Note that the block provided to use also expects an IO (its signature is (f: (A) => G[B])) and yields an IO[B]. Resource’s machinery folds the effectful acquire/release operations into the rest of your program so the whole thing distills into a single IO[Blah].

This works especially smoothly in contexts where you can put the resource-management on the “outside” of your program, such as in IOApp. It’s very common to see IOApp used along this pattern:

import cats.effect._

object Main extends IOApp {
  def context: Resource[IO, MyApp] = ???
  def run(args: List[String]): IO[ExitCode] = {
    context.use { app =>
      val res: IO[Unit] = app.doStuff
      res.map(_ => ExitCode.Success)

Resource in less friendly contexts

However, sometimes we don’t have total control over the layering of a program, and instead have to fit a functional core, which may be heavily IO-based, into an imperative shell, which is not. This comes up commonly in scenarious such as:

  • Test frameworks, which often use an imperative, stateful API for defining fixtures via a setup / teardown protocol.
  • Traditional hook-driven APIs, such as web frameworks that provide their own lifecycle methods. For example, I ran into this recently trying to integrate cats.effect.Resource into the ApplicationLifecycle of a Play application.

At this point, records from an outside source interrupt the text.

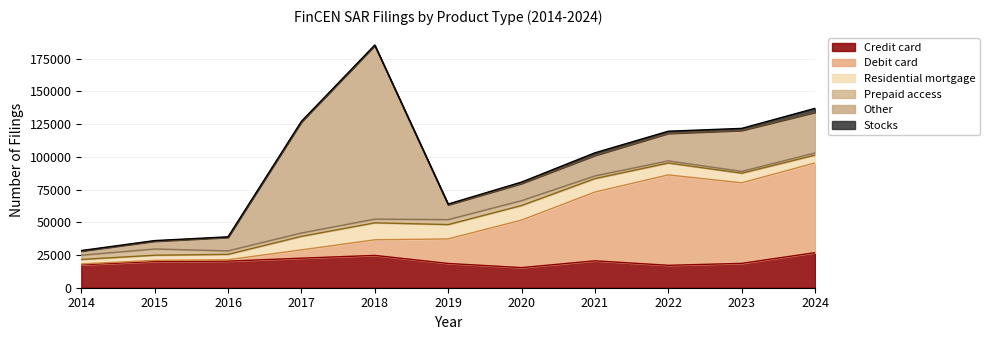

At how many categories does at least one series exceed 43354?

6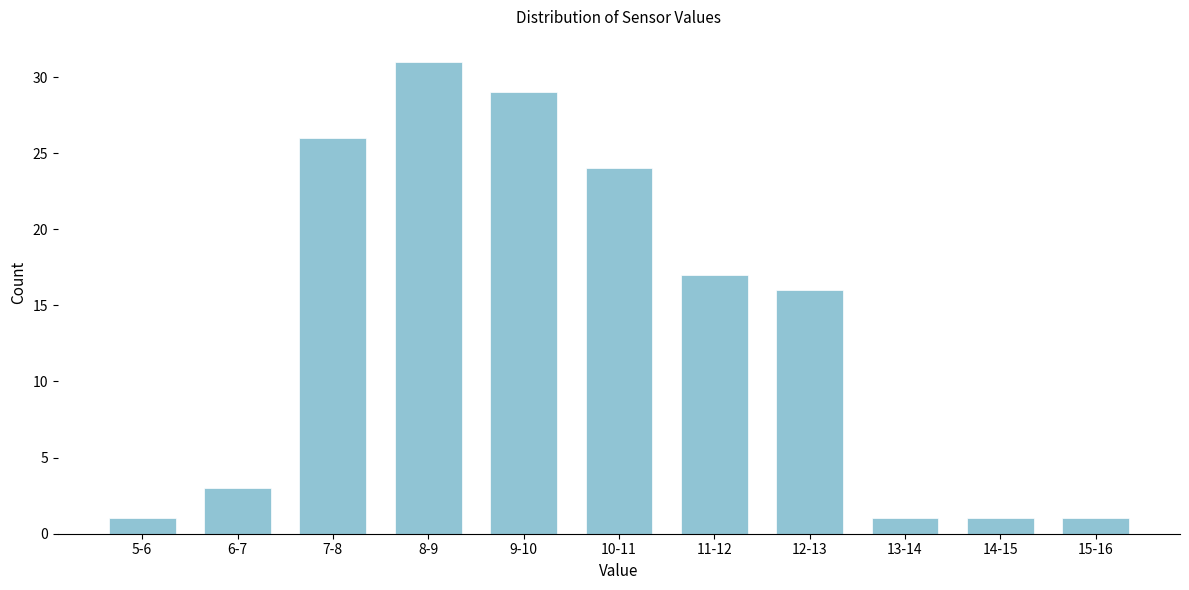

Reading left to right, what are all the values shown in this chart?

5-6=1	6-7=3	7-8=26	8-9=31	9-10=29	10-11=24	11-12=17	12-13=16	13-14=1	14-15=1	15-16=1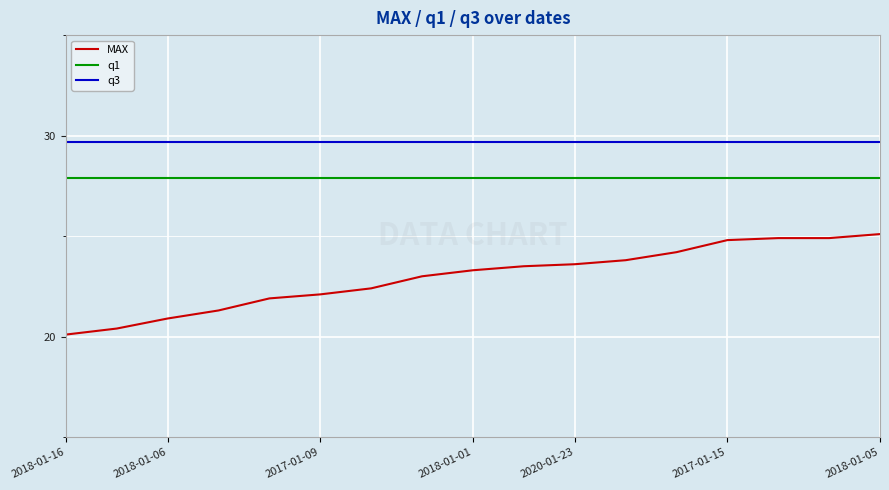

True or false: q3 and q1 intersect in this chart.

False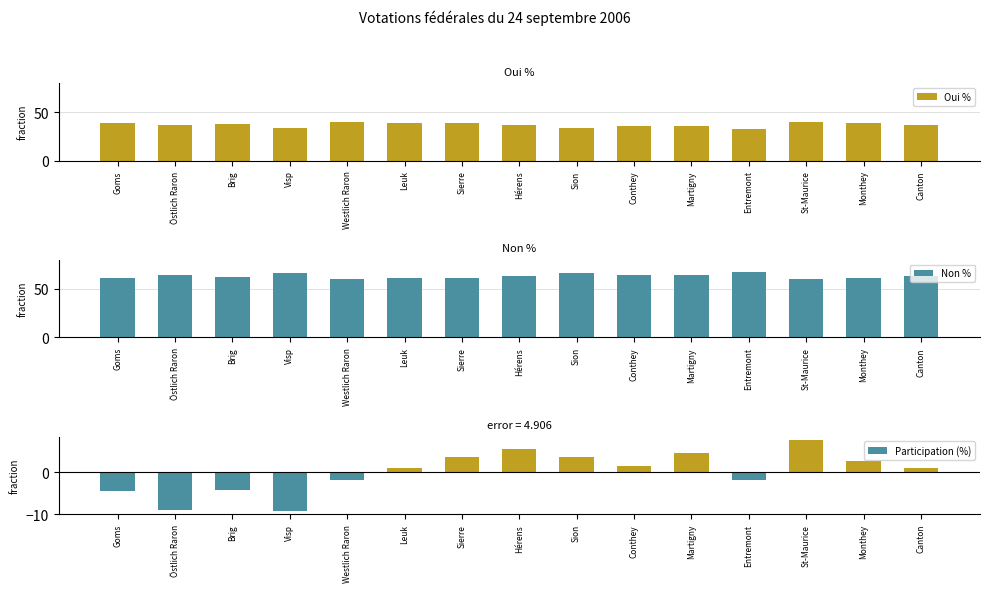

Is it true that Oui % equals 36.5 at Hérens?

True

Luckily, Resource does provide an escape hatch for these situations: Resource.allocated.

Resource.allocated basically provides an unsafe method for “unnesting” the typical resource management flow. Instead of use-ing your resource by providing an inner IO, you retrieve the value of it immediately, along with a callback which you are responsible for invoking to trigger the necessary release steps:

val appResource: Resource[IO, MyApp] = ???
// this IO[Unit] is your deferred finalizer
val appLauncher: IO[(MyApp, IO[Unit])] = appResource.allocated
val (app, shutdownHook): (MyApp, IO[Unit]) = impLauncher.unsafeRunSync()

// Patch the provided finalizer into the application's shutdown lifecycle
myLifeCycle.addStopHook(() => shutdownHook.unsafeToFuture())

This is certainly not the ideal way to use cats.effect.Resource, but it’s a useful escape hatch to have when needed. As always, heed the warnings from the docs:

For this reason, this is an advanced and potentially unsafe api which can cause a resource leak if not used correctly, please prefer use as the standard way of running a Resource program.

So if you do resort to manual use of .allocated, just make sure you’re careful about cleaning up your resources at the appropriate time.